**PAGE TEXT**
↓↓↓
His testimony is likely to be overshadowed by the president’s
news conference, but Attorney General John Ashcroft served notice
yesterday that he is one administration player not afraid at all to
go on offense against the Democratic louts on the so-called 9/11
commission. The full effect of the bombshell he dropped yesterday
afternoon will take some time to settle.
“The single greatest structural cause for September 11 was the
wall that segregated criminal investigators and intelligence
agents,” he said in his stirring and air-clearing opening remarks.
“Government erected this wall. Government buttressed this wall. And
before September 11, government was blinded by this wall.”
Who built and reinforced this wall? Ashcroft pointed to Justice
Department guidelines from 1995 that “imposed draconian barriers to
communications between law enforcement and intelligence
communities.” It was a system “destined to fail.” He pointed to
investigations impeded by these rules, including efforts that might
have nabbed three of the 9/11 conspirators weeks if not days before
the attacks.
Then he got to his real point. The commission itself may not
have known of the 1995 memorandum that laid out these guidelines —
“so I have declassified it for you and the public to review,”
↑↑↑
**WRITTEN TASK A**
Count the lines of the records that contain the string "fraction", matching case exactly, and reply with the number alone.

**SUPPLIED MATERIAL**
↓↓↓
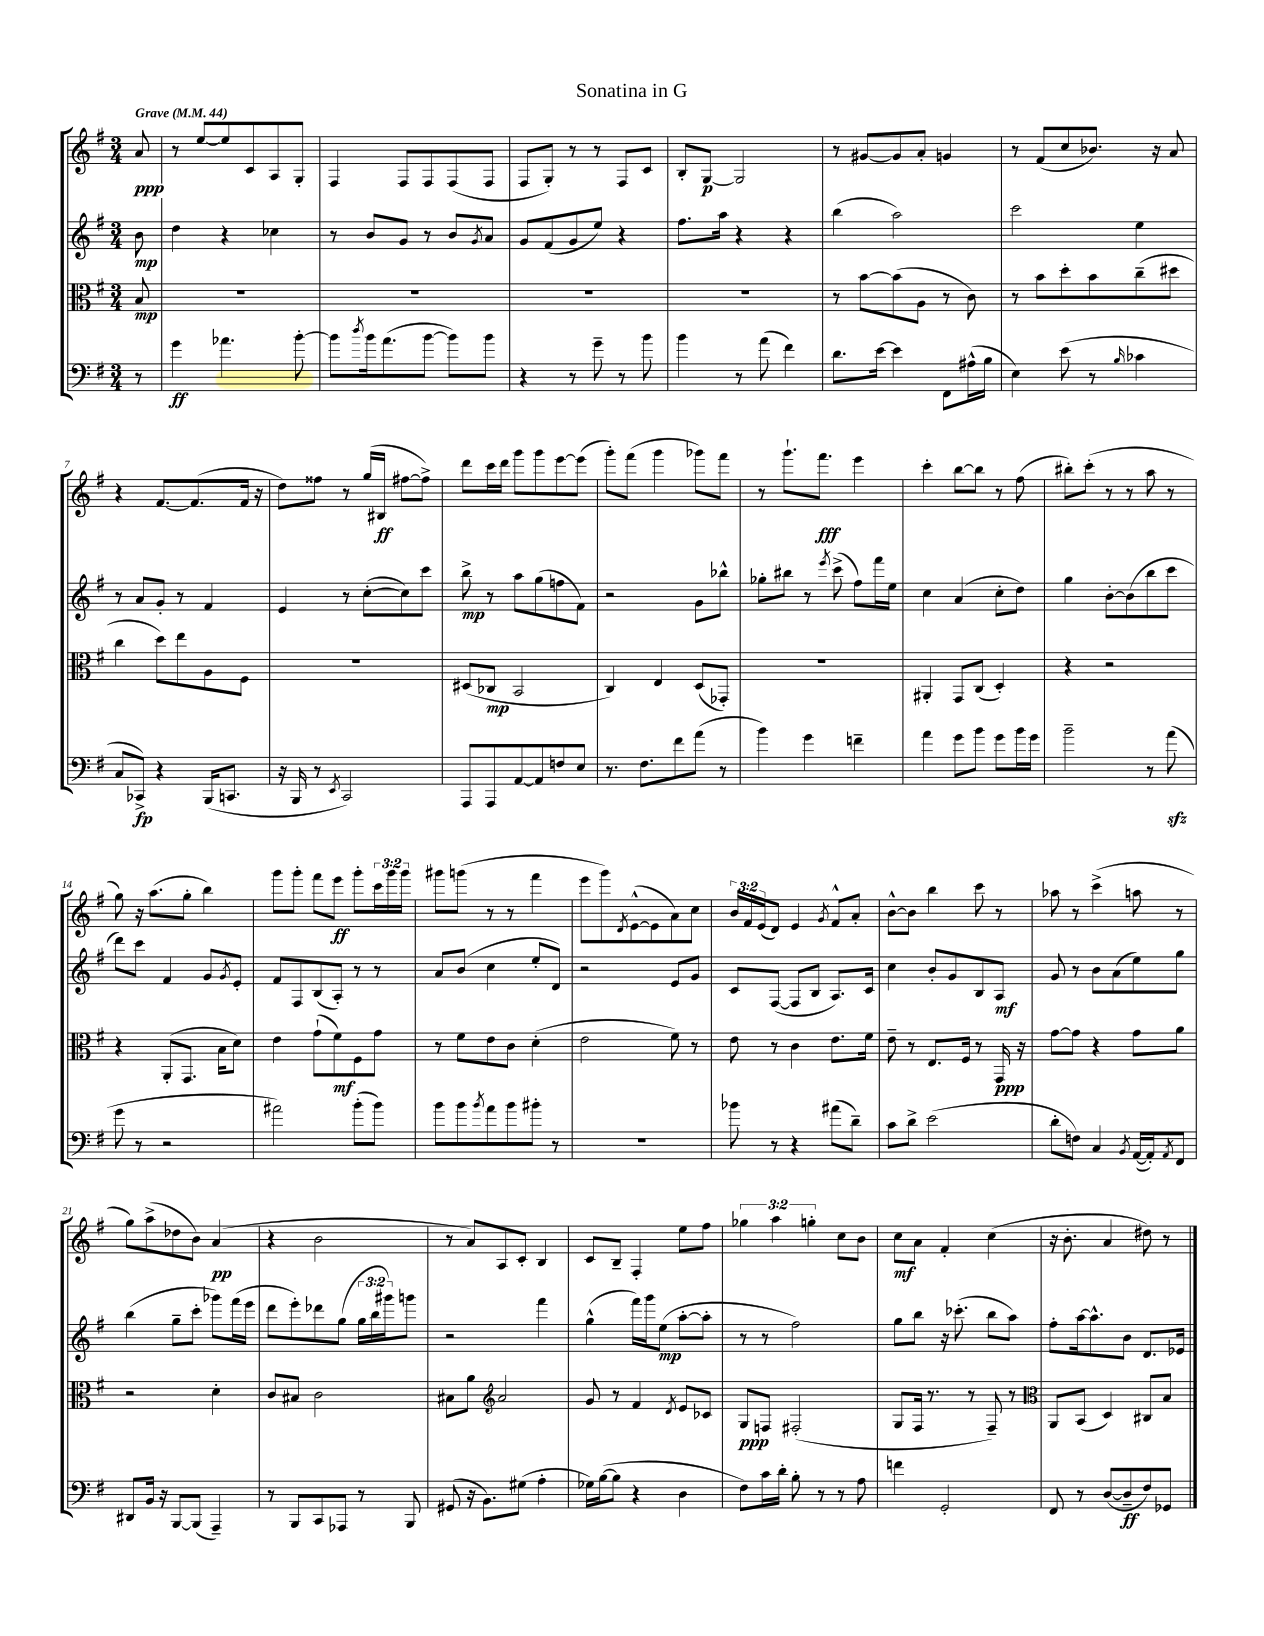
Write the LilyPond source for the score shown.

\header { title = "Sonatina in G" }
<<
\new StaffGroup <<
\new Staff = "s0" {
    \clef treble \key g \major \numericTimeSignature \time 3/4 \override Staff.TupletNumber.text = #tuplet-number::calc-fraction-text \partial 8 \tempo "Grave" 4 = 44
    a'8\ppp |
    r8 e''8~ e''8 c'8 a8 g8-. |
    fis4 fis8 fis8 fis8( fis8 |
    fis8 g8-.) r8 r8 fis8 c'8 |
    b8-. g8~\p g2 |
    r8 gis'8~ gis'8 a'8-. g'4 |
    r8 fis'8( c''8 bes'8.) r16 a'8 |
    r4 fis'8.~ fis'8.( fis'16 r16 |
    d''8) fisis''8 r8 g''16( bis16\ff fis''8~ fis''8->) |
    d'''8 c'''16 d'''16 g'''8 g'''8 e'''8~ e'''8( |
    g'''8-.) fis'''8( g'''4 ges'''8) fis'''8 |
    r8 g'''8.-! fis'''8.\fff e'''4 |
    c'''4-. b''8~ b''8 r8 fis''8( |
    bis''8-.) c'''8-.( r8 r8 a''8 r8 |
    g''8) r16 a''8.( g''8-. b''4) |
    g'''8 g'''8-. fis'''8 e'''8\ff g'''8-. \tuplet 3/2 { c'''16 g'''16 g'''16 } |
    gis'''8 g'''8( r8 r8 fis'''4 |
    e'''8 g'''8) \acciaccatura { d'8 } e'8~-^( e'8 a'8) c''8 |
    \tuplet 3/2 { b'16 fis'16 e'16( } d'8) e'4 \acciaccatura { g'8 } fis'8-^ a'8-. |
    b'8~-^ b'8 b''4 c'''8 r8 |
    aes''8 r8 c'''4->( a''8 r8 |
    g''8) a''8->( des''8 b'8) a'4\pp( |
    r4 b'2 |
    r8 a'8) a8 c'8-. b4 |
    c'8 b8-- fis4-. e''8 fis''8 |
    \tuplet 3/2 { ges''4 a''4 g''4-. } c''8 b'8 |
    c''8\mf a'8 fis'4-. c''4( |
    r16 b'8.-. a'4 dis''8) r8 \bar "|." |
}
\new Staff = "s1" {
    \clef treble \key g \major \numericTimeSignature \time 3/4 \override Staff.TupletNumber.text = #tuplet-number::calc-fraction-text \partial 8
    b'8\mp |
    d''4 r4 ces''4 |
    r8 b'8 g'8 r8 b'8 \acciaccatura { g'8 } a'8 |
    g'8 fis'8( g'8 e''8) r4 |
    fis''8. a''16 r4 r4 |
    b''4( a''2) |
    c'''2 e''4 |
    r8 a'8 g'8-. r8 fis'4 |
    e'4 r8 c''8~-.( c''8) c'''8 |
    b''8->\mp r8 a''8 g''8( f''8 fis'8) |
    r2 g'8 bes''8-^ |
    ges''8-. bis''8 r8 \acciaccatura { e'''8 } c'''8->( fis''8) fis'''16 e''16 |
    c''4 a'4( c''8-. d''8) |
    g''4 b'8~-. b'8( b''8 c'''8 |
    d'''8) c'''8 fis'4 g'8 \acciaccatura { g'8 } e'8-. |
    fis'8 fis8 b8( a8-.) r8 r8 |
    a'8 b'8( c''4 e''8-. d'8) |
    r2 e'8 g'8 |
    c'8 fis8~( fis8 b8 a8.) c'16 |
    c''4 b'8-. g'8 b8 a8\mf |
    g'8 r8 b'8 a'8( e''8) g''8 |
    b''4( g''8-- c'''8-. ges'''8) fis'''16( e'''16 |
    d'''8 e'''8-.) des'''8 g''8( \tuplet 3/2 { g''16 b''16 gis'''16) } g'''8 |
    r2 fis'''4 |
    g''4-^( fis'''16) g'''16 e''8\mp( a''8~-. a''8-. |
    r8 r8 fis''2) |
    g''8 b''8 r16 ces'''8.-.( b''8 a''8) |
    fis''8-. a''16~ a''8.-^ b'8 d'8. ees'16 \bar "|." |
}
\new Staff = "s2" {
    \clef alto \key g \major \numericTimeSignature \time 3/4 \partial 8
    b8\mp |
    R2. |
    R2. |
    R2. |
    R2. |
    r8 b'8~ b'8( a8 r8 c'8) |
    r8 b'8 d''8-. b'8 c''8--( dis''8 |
    c''4 d''8) e''8 a8 fis8 |
    R2. |
    dis8( ces8\mp b,2 |
    c4) e4 d8( ges,8-.) |
    R2. |
    ais,4-. g,8 c8( d4-.) |
    r4 r2 |
    r4 a,8-.( g,8. b16 d'8) |
    e'4 g'8-!( fis'8\mf) fis8 g'8 |
    r8 fis'8 e'8 c'8 d'4-.( |
    e'2 fis'8) r8 |
    e'8 r8 c'4 e'8. fis'16 |
    e'8-- r8 e8. fis16 r8 g,16\ppp r16 |
    g'8~ g'8 r4 g'8 a'8 |
    r2 d'4-. |
    c'8 bis8 c'2 |
    bis8 a'8 \clef treble a'2 |
    g'8 r8 fis'4 \acciaccatura { d'8 } e'8 ces'8 |
    g8\ppp f8 fis2-.( |
    g8 fis16 r8. r8 fis8--) r8 |
    \clef alto a,8 b,8( d4) cis8 b8 \bar "|." |
}
\new Staff = "s3" {
    \clef bass \key g \major \numericTimeSignature \time 3/4 \partial 8
    r8 |
    g'4\ff aes'4. b'8~-. |
    b'8 \acciaccatura { d''8 } b'16 a'8.( b'8~ b'8) b'8 |
    r4 r8 g'8-- r8 b'8 |
    b'4 r8 a'8( fis'4) |
    d'8. e'16~ e'4 fis,8 ais16-^( b16 |
    e4) e'8( r8 \grace { b16 } ces'4 |
    c8 ces,8->\fp) r4 b,,16( c,8. |
    r16 b,,16 r8 \acciaccatura { e,8 } c,2) |
    a,,8 a,,8 a,8~ a,8 f8 e8 |
    r8. fis8. fis'8 a'8( r8 |
    b'4) g'4 f'4-- |
    a'4 g'8 b'8 g'8 b'16 g'16 |
    b'2-- r8 a'8\sfz( |
    g'8 r8 r2 |
    ais'2) b'8-.( b'8) |
    b'8 b'8 \acciaccatura { b'8 } a'8 b'8 bis'8-. r8 |
    R2. |
    bes'8 r8 r4 ais'8( d'8--) |
    c'8 d'8-> e'2( |
    d'8-. f8) c4 \acciaccatura { b,8 } a,16~( a,16-.) \acciaccatura { a,8 } fis,8 |
    dis,8 b,16 r16 b,,8~ b,,8( a,,4--) |
    r8 b,,8 c,8 aes,,8 r8 b,,8 |
    gis,8( r16 b,8.) gis8( a4-. |
    ges16) b16~( b8 r4 d4 |
    fis8) c'16 d'16-. b8-. r8 r8 a8 |
    f'4 g,2-. |
    fis,8 r8 d8~( d8--\ff fis8) ges,8 \bar "|." |
}
>>
>>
↑↑↑
**WRITTEN TASK B**
In the article on Ashcroft's testimony before the 9/11 commission, what year are the Justice Department guidelines he pointed to dated?

**TASK RESPONSE A**
2

**TASK RESPONSE B**
1995